VW partners with green energy supplier ahead of launch of first electric car

Oct 12, 2013


Volkswagen Group (UK), headquartered at Blakelands, has signed a partnership deal with green energy supplier Ecotricity. Parent company Volkswagen Group has said its sights are set on being the global market leader in electric vehicles within five years.
Ecotricity, the world’s first ‘green electricity’ company when it was founded in 1995, is now the preferred supplier of green energy for Volkswagen Group customers in the UK. 
This means that any customer purchasing a VW electric will be offered, at point of sale, the option to adopt Ecotricity’s 100 per cent green tariff for their home and vehicle energy supplies.
The order books for VW’s first electric model the e-up! city car pictured open next month, with the first deliveries in January. 
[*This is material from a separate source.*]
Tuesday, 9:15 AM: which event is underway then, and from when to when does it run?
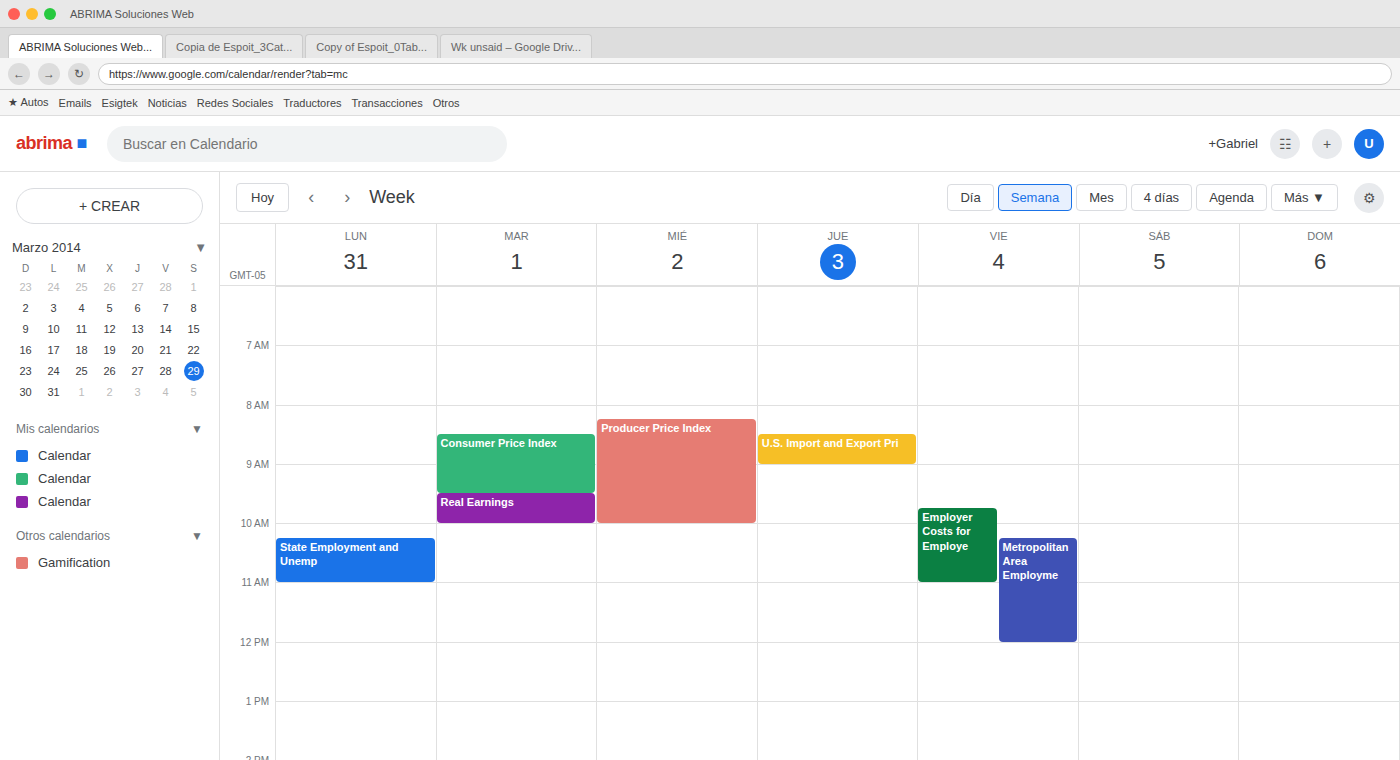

Volkswagen Group (UK) head of environmental management Andrew Bannister said: “We are delighted to be able to offer those customers who are making a choice to purchase an electric-powered car the option to adopt a green energy package, meaning their motoring can be powered by 100 per cent renewable energy.
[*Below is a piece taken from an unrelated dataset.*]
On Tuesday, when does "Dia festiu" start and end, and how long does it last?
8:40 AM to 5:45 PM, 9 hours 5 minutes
"We are confident those choosing an electric Group product will appreciate the benefits this new tariff offers them.”
Ecotricity powers more than 75,000 homes and businesses from its fleet of wind and sun parks.
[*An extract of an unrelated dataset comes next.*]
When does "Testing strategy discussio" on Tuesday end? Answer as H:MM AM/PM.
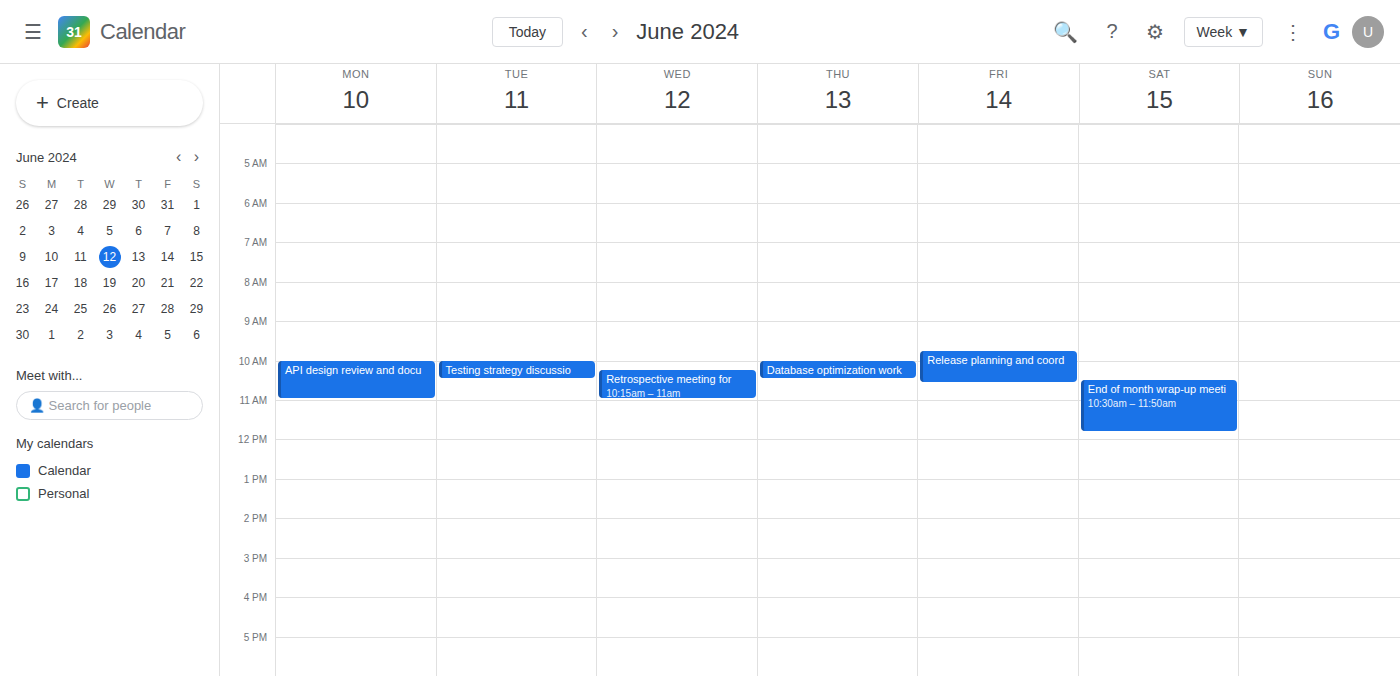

Founder Dale Vince said: “We’re really pleased to be working with Volkswagen, a company which is bringing lots of new EVs to the market.
“Ideally an electric car should be charged using 100 per cent renewable energy; otherwise you are still powering it from fossil fuels. Running a car on green electricity from the wind and the sun is the last piece of the jigsaw – it is the ultimate in green motoring. 
“Now you can plug your car into your house at the end of each day and recharge it on renewables. It is an exciting new world.”

Following the e-up!, VW Group is planning to launch the e-Golf next summer and an Audi A3 Sportback e-tron plug-in hybrid at the end of the year.

Key to the success of these cars will be their ‘normality’, said a spokesman. “These are conventional and existing popular hatchbacks – powered by electricity.”